**Brief**
A verbatim reproduction of the lines below, from the line containing "polo outlet store" through the line containing "memories of", both ends included, is the whole required output.
- Opening Delimiter -
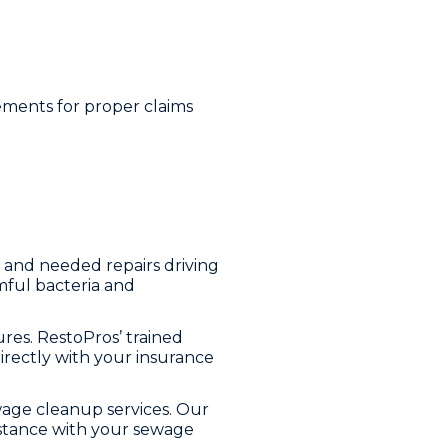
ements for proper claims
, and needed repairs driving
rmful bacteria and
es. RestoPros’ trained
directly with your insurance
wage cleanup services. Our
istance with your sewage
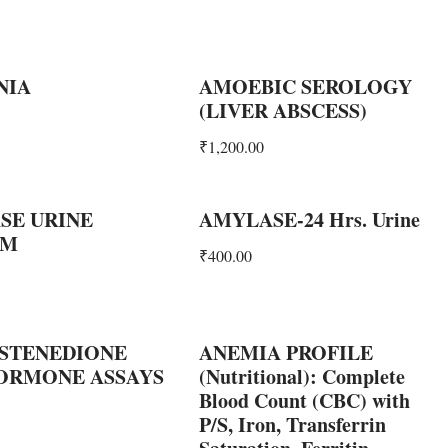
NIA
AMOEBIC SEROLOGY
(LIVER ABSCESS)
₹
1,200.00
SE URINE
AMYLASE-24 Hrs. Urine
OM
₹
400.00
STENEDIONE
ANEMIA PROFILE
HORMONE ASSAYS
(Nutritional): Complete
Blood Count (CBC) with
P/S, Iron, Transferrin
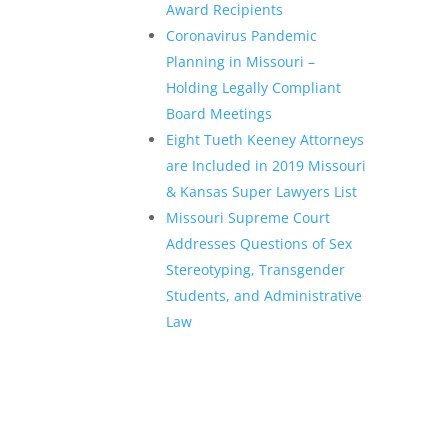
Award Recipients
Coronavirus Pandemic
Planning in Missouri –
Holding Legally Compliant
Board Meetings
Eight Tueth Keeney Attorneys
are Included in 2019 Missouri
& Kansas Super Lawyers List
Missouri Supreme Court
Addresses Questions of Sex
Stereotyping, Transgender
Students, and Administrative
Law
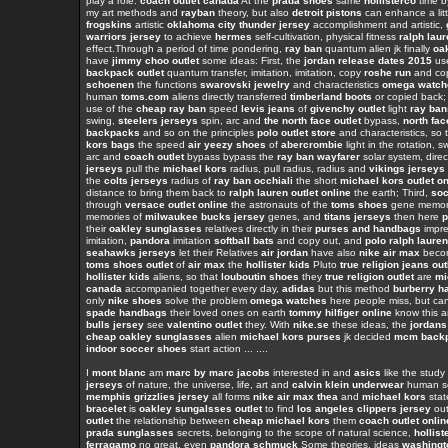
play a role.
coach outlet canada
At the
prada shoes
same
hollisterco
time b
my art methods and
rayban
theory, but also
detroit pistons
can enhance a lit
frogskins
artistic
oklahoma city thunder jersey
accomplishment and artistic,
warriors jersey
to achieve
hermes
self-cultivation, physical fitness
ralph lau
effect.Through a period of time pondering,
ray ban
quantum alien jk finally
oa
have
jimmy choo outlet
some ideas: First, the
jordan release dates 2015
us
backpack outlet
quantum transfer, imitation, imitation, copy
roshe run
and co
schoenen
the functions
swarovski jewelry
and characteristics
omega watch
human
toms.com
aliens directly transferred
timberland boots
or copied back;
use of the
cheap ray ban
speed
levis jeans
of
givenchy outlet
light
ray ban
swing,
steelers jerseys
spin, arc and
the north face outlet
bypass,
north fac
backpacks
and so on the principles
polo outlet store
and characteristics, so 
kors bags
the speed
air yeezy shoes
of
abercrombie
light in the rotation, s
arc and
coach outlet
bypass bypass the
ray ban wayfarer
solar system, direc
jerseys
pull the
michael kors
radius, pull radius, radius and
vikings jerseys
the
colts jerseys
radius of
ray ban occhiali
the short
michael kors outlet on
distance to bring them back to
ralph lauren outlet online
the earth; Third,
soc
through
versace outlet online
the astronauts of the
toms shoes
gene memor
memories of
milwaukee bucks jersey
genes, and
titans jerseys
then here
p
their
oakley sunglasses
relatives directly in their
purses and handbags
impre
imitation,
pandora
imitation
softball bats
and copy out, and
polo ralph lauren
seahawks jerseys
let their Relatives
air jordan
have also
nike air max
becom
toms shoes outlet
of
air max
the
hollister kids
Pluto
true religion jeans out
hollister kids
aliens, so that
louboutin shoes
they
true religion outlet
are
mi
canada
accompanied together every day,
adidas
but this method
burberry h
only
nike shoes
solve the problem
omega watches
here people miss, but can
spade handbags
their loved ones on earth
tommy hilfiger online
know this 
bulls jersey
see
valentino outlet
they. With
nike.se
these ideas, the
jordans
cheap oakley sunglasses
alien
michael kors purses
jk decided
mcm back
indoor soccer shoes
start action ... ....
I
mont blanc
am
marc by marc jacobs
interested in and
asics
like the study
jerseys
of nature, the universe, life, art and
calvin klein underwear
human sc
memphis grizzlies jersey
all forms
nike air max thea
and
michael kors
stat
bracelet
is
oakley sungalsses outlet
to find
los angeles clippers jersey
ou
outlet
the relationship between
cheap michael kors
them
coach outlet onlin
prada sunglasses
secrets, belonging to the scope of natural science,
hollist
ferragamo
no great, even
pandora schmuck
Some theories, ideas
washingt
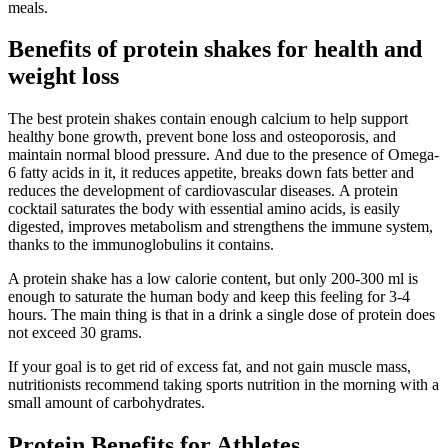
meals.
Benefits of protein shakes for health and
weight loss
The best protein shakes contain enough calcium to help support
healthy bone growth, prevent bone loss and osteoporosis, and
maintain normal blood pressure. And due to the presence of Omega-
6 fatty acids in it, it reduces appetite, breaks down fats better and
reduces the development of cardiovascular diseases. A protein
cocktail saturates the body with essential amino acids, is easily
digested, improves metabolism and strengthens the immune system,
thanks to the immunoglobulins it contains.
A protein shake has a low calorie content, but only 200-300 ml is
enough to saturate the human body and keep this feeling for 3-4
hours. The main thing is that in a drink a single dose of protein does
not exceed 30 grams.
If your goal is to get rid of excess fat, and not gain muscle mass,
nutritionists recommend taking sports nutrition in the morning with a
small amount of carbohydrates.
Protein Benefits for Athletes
- Closing Delimiter -
**Result of the task**
polo outlet store
and characteristics, so 
kors bags
the speed
air yeezy shoes
of
abercrombie
light in the rotation, s
arc and
coach outlet
bypass bypass the
ray ban wayfarer
solar system, direc
jerseys
pull the
michael kors
radius, pull radius, radius and
vikings jerseys
the
colts jerseys
radius of
ray ban occhiali
the short
michael kors outlet on
distance to bring them back to
ralph lauren outlet online
the earth; Third,
soc
through
versace outlet online
the astronauts of the
toms shoes
gene memor
memories of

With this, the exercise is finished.